Murat Can Eğilmez: “TOSFED Micro Destek Kategori birincisi oldu”


Takım Yöneticisi Murat Can Eğilmez, “2024 Türkiye Karting Şampiyonası aslında 7 ayak ve 21 yarıştan oluşuyor. Ama Zayn’ın katıldığı kategori TOSFED’in desteklediği Micro Destek Kategorisi olarak geçiyor. 5 ayaktan oluşuyor, bugün sonuna geldik. Zayn ilk başladığında burası onun için yeni bir pistti, öncesinde hep kendi pistlerinde çalışmıştı bu zamana kadar. BOM karting olarak birlikte inanılmaz bir zaman harcadık ve o da çok yetenekli kendisini çok geliştirdi. Çalışmalarımızın karşılığını bugün aldık ve sezonun birincisi oldu. TOSFED Micro Destek Kategori birincisi oldu. Ekip olarak çok mutluyuz. Zayn’ın yeteneğinin farkındayız. Önümüzdeki senelerde çok iyi yerlerde göreceğiz. Bence hep birlikte bir tarihe tanıklık ediyoruz” diye konuştu.

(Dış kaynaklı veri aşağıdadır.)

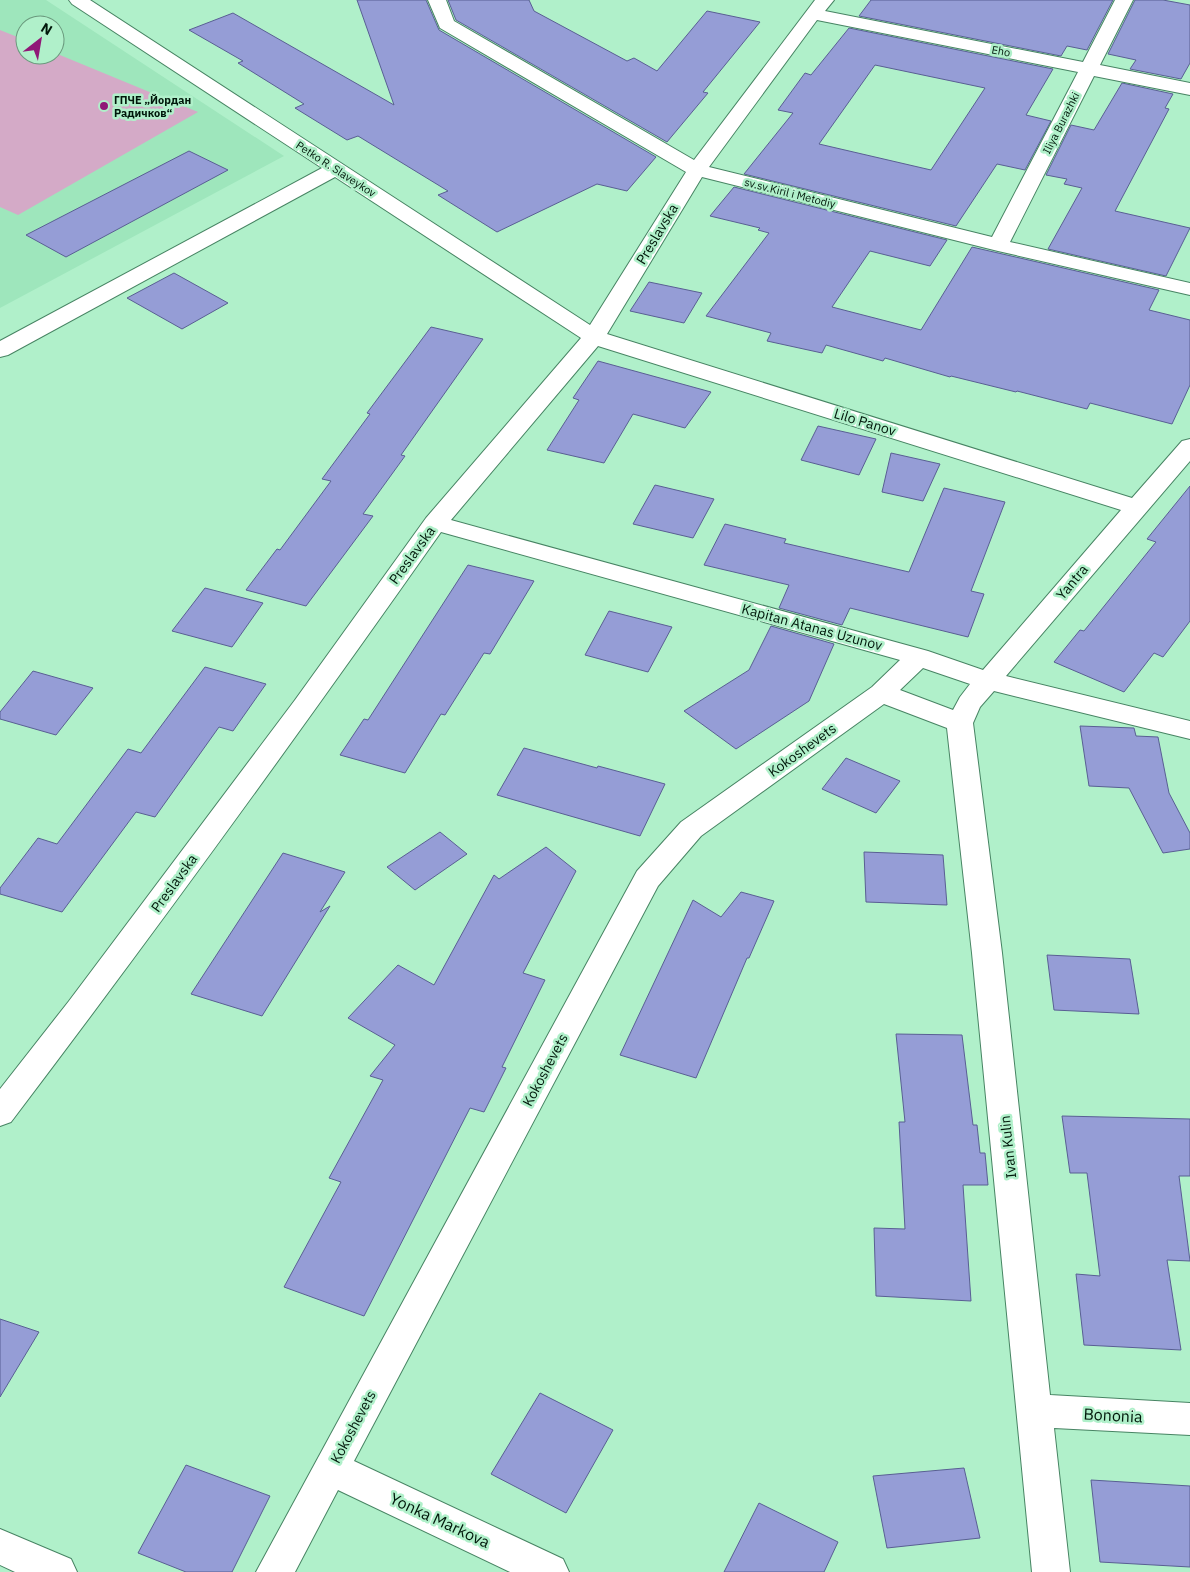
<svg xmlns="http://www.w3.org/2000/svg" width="1190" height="1572" viewBox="0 0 1190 1572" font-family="'IBM Plex Sans',sans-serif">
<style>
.built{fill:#9ee6bc;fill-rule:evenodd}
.green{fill:#d4aac7}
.building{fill:#959dd6;stroke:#595f93;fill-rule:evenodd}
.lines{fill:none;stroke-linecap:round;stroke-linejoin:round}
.minor-casing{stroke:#478463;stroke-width:2}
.minor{fill:#fff;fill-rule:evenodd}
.poi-dot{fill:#901877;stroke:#b0f0ca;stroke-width:2}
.labels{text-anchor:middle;stroke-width:5;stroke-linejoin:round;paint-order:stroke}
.far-street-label{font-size:11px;fill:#00170a;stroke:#b0f0ca}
.far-poi-label{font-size:11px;font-weight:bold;fill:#00170a;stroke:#b0f0ca;text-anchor:start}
.street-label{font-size:14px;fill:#00170a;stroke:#b0f0ca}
.near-street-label{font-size:16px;fill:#00170a;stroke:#b0f0ca}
</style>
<rect width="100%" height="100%" fill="#b0f0ca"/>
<path class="built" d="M 0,0 L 46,0 L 284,156 L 0,308 ZM 25,25 L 55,25 L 55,55 L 25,55 Z"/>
<path class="green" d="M 0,30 L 25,40 L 25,55 L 55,55 L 55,53 L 198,112 L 18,215 L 0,207 Z"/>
<path class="building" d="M 357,0 L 426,0 L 439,30 L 656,157 L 627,191 L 597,184 L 497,232 L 438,195 L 448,191 L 358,136 L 347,140 L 295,108 L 304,104 L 238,63 L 243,61 L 189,30 L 233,13 L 394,105 Z
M 448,0 L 529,0 L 534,11 L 627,61 L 634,58 L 657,71 L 707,11 L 760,22 L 703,92 L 708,93 L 667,142 L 456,20 Z
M 871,0 L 1113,0 L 1087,50 L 1067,46 L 1061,56 L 859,16 Z
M 1135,0 L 1163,0 L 1190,5 L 1190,63 L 1181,79 L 1130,69 L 1136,60 L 1108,54 Z
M 849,28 L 1053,69 L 1026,115 L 1051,121 L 1025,170 L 997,164 L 956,226 L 744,174 L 793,113 L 778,110 L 805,73 L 811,75 ZM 875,65 L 985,88 L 931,170 L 819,144 Z
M 1122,83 L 1173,94 L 1165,108 L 1169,109 L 1115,211 L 1190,228 L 1166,276 L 1048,249 L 1082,188 L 1064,184 L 1067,179 L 1046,175 L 1071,125 L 1094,130 Z
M 189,151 L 228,170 L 66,257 L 26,235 Z
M 734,187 L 947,240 L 930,266 L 870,251 L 832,307 L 921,330 L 972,247 L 1159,290 L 1149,310 L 1190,320 L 1190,385 L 1172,424 L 1090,403 L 1087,409 L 1017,391 L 1016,392 L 951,376 L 950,377 L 885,358 L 883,361 L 826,345 L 822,353 L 767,341 L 771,333 L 706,316 L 769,233 L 758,230 L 760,228 L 710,216 Z
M 174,273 L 228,303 L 182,329 L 127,298 Z
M 649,282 L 702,293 L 684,323 L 630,311 Z
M 431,327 L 483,339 L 401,455 L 405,456 L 363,514 L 373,516 L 306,606 L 246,590 L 277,549 L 280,550 L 331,481 L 322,479 L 370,414 L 367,413 Z
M 598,361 L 711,392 L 685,428 L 633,414 L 604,463 L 547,450 L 579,400 L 573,398 Z
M 818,426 L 876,439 L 859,475 L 801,460 Z
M 891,453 L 940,464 L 923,501 L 882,492 Z
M 655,485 L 714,499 L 693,538 L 633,524 Z
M 1190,486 L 1190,621 L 1163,657 L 1154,653 L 1124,692 L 1054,662 L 1080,630 L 1084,631 L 1156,542 L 1147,539 Z
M 944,488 L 1005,502 L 971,591 L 984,594 L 968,637 L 850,608 L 842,625 L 779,608 L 789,585 L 704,565 L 725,524 L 786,539 L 784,543 L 909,572 Z
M 468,565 L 534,581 L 490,654 L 484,653 L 445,715 L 441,714 L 405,773 L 340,755 L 364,719 L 368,720 Z
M 205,588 L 263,603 L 232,647 L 172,631 Z
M 609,611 L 672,627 L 648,672 L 585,655 Z
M 771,626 L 834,644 L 809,701 L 736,749 L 684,711 L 749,670 Z
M 205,667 L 266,684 L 233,731 L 219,727 L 155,817 L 136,812 L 62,912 L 0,894 L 0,888 L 38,838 L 57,844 L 128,749 L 141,753 Z
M 33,671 L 93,688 L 56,735 L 0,719 L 0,712 Z
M 1080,726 L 1134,728 L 1136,736 L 1158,737 L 1169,793 L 1190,833 L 1190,849 L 1163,853 L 1129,788 L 1089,786 Z
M 524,748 L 597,768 L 598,766 L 665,784 L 640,836 L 497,795 Z
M 846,758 L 900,781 L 876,813 L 822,789 Z
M 440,832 L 467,854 L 415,890 L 387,867 Z
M 546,847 L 576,871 L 523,973 L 545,980 L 502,1067 L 506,1068 L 484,1112 L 470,1108 L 364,1316 L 284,1287 L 341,1182 L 329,1178 L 383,1080 L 370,1076 L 395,1045 L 348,1018 L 398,965 L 434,985 L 494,875 L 499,879 Z
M 864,852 L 943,855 L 947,905 L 866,902 Z
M 283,853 L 345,872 L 320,912 L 330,906 L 262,1016 L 191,994 Z
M 741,892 L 774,901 L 749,958 L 747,958 L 696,1078 L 620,1055 L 693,900 L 721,917 Z
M 1047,955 L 1130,959 L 1139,1014 L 1054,1010 Z
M 896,1034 L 962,1035 L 973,1125 L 977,1125 L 980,1153 L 985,1153 L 988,1185 L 963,1185 L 971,1301 L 876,1296 L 874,1228 L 905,1229 L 899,1122 L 905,1122 Z
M 1062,1116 L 1190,1119 L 1190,1176 L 1179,1176 L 1190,1261 L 1167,1260 L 1181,1350 L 1084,1345 L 1076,1274 L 1100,1276 L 1087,1173 L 1070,1173 Z
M 0,1319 L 39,1332 L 0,1397 Z
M 540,1393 L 613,1430 L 566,1513 L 491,1474 Z
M 186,1465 L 270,1496 L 232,1572 L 186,1572 L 138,1553 Z
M 964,1468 L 980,1538 L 887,1548 L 873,1476 Z
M 1091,1480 L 1190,1486 L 1190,1567 L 1100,1562 Z
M 759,1503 L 838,1542 L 824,1572 L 724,1572 Z"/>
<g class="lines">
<defs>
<path id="minor" d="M 69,0 L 90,0 L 590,325 L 686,172 L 440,28 L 428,0 L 446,0 L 454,21 L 694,160 L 815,0 L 834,0 L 825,11 L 1083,62 L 1115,0 L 1133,0 L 1100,65 L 1190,83 L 1190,95 L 1094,76 L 1010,242 L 1190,283 L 1190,295 L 998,251 L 702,177 L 607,334 L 1132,498 L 1182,441 L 1190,439 L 1190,461 L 1006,676 L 1190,721 L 1190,739 L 994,691 L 980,707 L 973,723 L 1002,953 L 1050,1395 L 1190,1403 L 1190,1435 L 1054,1428 L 1070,1572 L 1032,1572 L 972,953 L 947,728 L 884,704 L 701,836 L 658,886 L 354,1461 L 563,1559 L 569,1572 L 510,1572 L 338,1490 L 295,1572 L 256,1572 L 637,871 L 681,822 L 872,687 L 900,660 L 441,532 C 301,731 158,928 11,1122 L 0,1126 L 0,1089 L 69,1001 L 295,700 L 426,518 L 581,338 L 335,177 L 8,355 L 0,357 L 0,341 L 322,168 L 72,4 ZM 817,20 L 1078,72 L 992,237 L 709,167 ZM 598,346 L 1121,510 L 983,670 L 928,651 L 451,520 ZM 923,668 L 970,684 L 960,697 L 953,710 L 900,690 Z
M 0,1529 L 71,1559 L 77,1572 L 15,1572 L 0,1565 Z"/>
</defs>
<use href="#minor" class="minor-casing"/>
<use href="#minor" class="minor"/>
</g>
<circle class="poi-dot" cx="104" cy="106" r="5"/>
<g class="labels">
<g class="far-street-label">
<text transform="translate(1001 51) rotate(11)" y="4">Eho</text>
<text transform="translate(1061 123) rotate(-63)" y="4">Iliya Burazhki</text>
<text transform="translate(336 169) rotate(33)" y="4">Petko R. Slaveykov</text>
<text transform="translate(790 193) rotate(14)" y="4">sv.sv.Kiril i Metodiy</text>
</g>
<g class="far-poi-label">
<text x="114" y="104">ГПЧЕ „Йордан<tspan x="114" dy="13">Радичков“</tspan></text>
</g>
<g class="street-label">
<text transform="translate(657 234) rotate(-59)" y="5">Preslavska</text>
<text transform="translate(865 422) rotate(17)" y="5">Lilo Panov</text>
<text transform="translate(412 555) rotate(-54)" y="5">Preslavska</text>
<text transform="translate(1072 582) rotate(-50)" y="5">Yantra</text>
<text transform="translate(812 627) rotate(15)" y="5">Kapitan Atanas Uzunov</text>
<text transform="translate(802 750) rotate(-36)" y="5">Kokoshevets</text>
<text transform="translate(174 883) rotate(-54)" y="5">Preslavska</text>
<text transform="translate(545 1070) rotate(-62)" y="5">Kokoshevets</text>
<text transform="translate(1008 1147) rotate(-96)" y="5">Ivan Kulin</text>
<text transform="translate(353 1427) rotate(-62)" y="5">Kokoshevets</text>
</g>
<g class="near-street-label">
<text transform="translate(1113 1415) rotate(3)" y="6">Bononia</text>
<text transform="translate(440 1520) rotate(25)" y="6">Yonka Markova</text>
</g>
</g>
<g transform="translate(40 40) rotate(31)"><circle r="24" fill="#b0f0ca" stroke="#6a997d"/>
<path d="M0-4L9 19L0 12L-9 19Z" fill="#901877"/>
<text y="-8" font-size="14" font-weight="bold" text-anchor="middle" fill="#00170a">N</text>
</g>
</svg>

“İlerleyen zamanlarda uluslararası arenalara da açılacağız”


Efe Ayhan hakkında konuşan Eğilmez, “Türkiye Şampiyonası için son iki ayak kaldı. Efe Ayhan orada mücadele ediyor ve o da kendini çok geliştirdi. Kartinge kendisi geçen sene başlamıştı ve çok ileri bir seviyeye geldi. Onunda ileriye gideceğine inanıyoruz ve arkasındayız. Onunla da ilerleyen zamanlarda uluslararası arenalara açılmak istiyoruz” şeklinde konuştu.



Ayşe Çebi: “Çok önemli bir yarışım vardı fakat bileğim çatladığı için gidemiyorum”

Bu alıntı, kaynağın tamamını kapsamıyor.